__Task description__. Find each line below that contains the word "voor", and copy those lines.

__The data__.
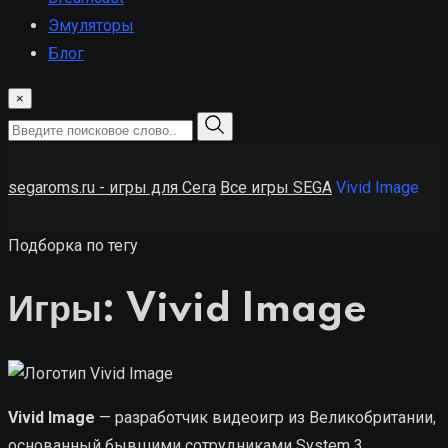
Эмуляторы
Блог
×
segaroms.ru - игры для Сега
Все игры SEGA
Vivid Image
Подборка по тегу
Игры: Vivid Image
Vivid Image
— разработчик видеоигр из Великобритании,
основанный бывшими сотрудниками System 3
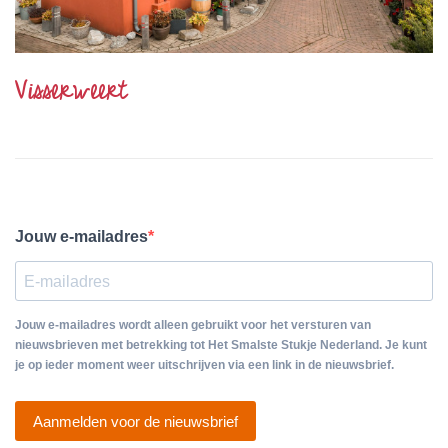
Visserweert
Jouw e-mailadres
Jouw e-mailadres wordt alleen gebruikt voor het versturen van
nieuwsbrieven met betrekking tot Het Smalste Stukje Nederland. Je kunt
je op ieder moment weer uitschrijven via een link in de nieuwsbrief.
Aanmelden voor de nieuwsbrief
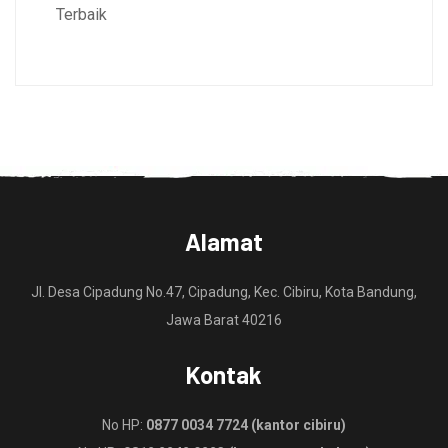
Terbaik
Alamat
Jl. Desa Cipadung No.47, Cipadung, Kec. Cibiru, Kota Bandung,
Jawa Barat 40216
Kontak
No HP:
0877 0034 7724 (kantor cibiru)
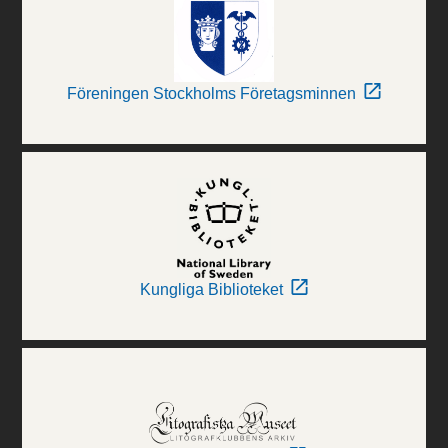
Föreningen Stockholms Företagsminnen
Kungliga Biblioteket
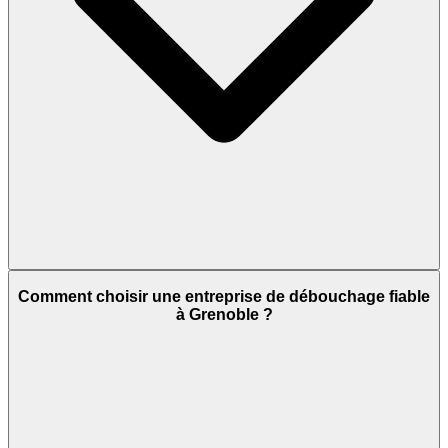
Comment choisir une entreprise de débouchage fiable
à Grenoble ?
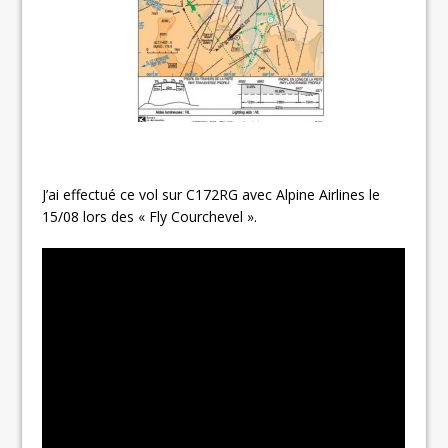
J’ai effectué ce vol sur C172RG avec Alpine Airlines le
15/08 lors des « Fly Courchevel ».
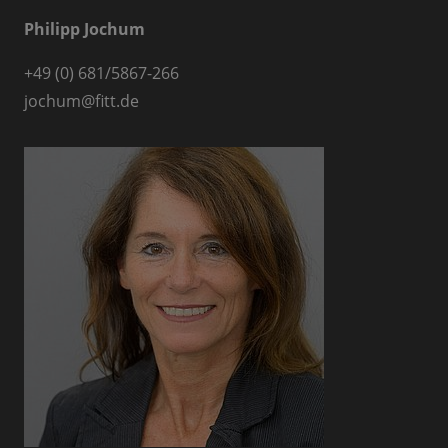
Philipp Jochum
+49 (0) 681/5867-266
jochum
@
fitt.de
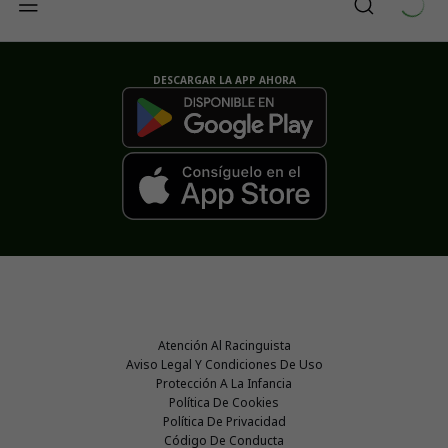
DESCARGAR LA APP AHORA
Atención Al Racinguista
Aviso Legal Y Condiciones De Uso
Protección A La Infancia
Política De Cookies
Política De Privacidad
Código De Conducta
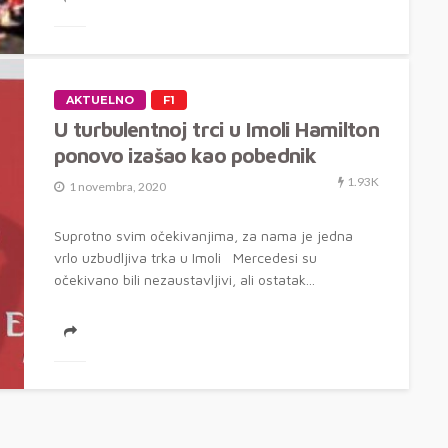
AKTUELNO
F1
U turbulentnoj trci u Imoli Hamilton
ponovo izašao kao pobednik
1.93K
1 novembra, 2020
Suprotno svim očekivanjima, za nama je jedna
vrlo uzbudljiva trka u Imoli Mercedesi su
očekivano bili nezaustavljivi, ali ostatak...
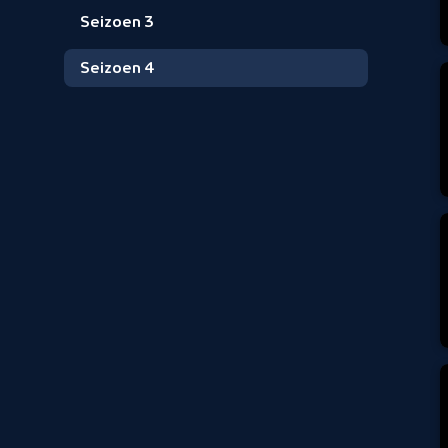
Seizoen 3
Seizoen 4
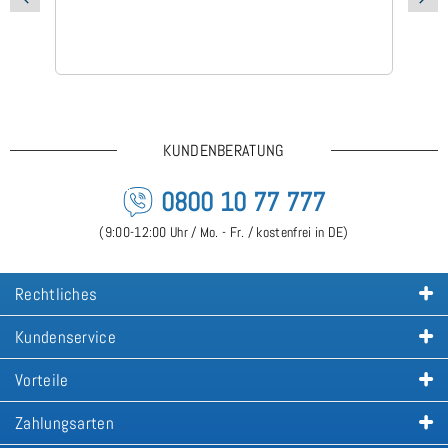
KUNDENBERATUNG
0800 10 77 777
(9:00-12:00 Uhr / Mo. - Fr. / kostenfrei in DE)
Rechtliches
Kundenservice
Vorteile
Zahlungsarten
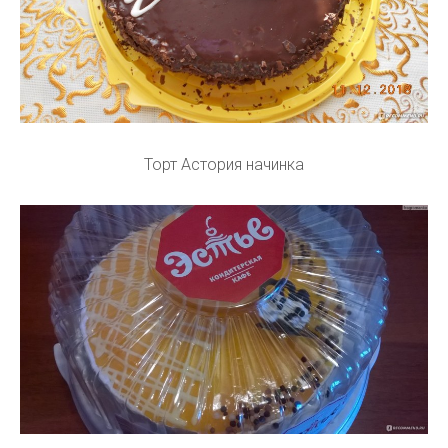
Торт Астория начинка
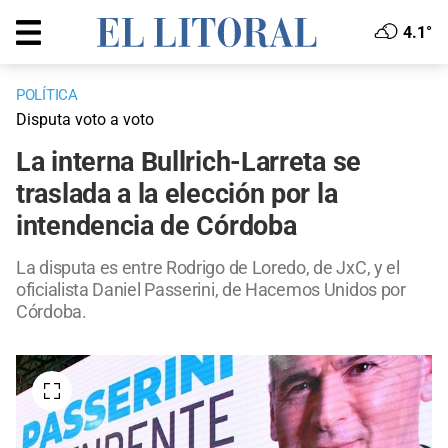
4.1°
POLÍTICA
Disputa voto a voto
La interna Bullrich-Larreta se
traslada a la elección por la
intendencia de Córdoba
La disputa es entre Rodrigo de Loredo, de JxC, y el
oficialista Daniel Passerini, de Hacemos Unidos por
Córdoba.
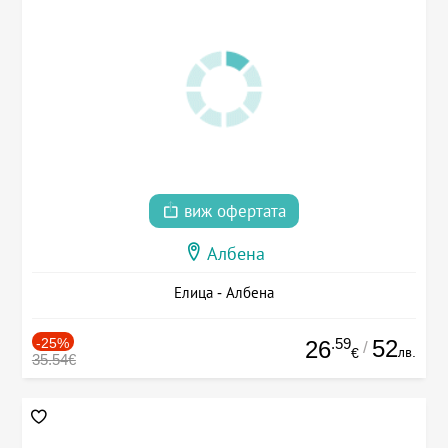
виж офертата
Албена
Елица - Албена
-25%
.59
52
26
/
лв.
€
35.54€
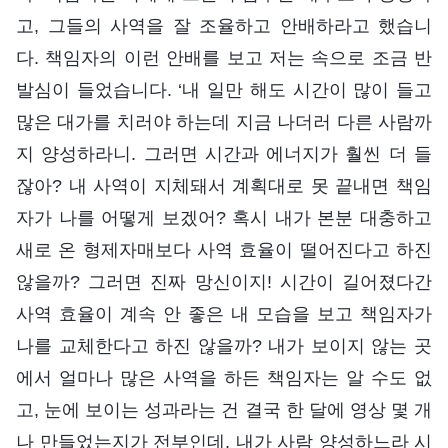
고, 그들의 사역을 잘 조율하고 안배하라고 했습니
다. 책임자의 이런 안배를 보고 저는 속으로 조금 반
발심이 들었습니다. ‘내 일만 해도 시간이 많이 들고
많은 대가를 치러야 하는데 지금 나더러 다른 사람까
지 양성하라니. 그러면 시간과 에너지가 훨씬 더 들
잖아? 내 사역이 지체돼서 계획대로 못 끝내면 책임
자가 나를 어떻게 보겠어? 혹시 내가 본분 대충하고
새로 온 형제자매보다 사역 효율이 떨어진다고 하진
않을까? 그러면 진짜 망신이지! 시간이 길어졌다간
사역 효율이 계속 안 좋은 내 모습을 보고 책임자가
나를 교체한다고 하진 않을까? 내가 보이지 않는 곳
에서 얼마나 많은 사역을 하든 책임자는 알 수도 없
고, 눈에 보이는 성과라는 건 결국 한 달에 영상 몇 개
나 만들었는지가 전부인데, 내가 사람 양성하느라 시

__Exercise solution__.
Jouw e-mailadres wordt alleen gebruikt voor het versturen van
Aanmelden voor de nieuwsbrief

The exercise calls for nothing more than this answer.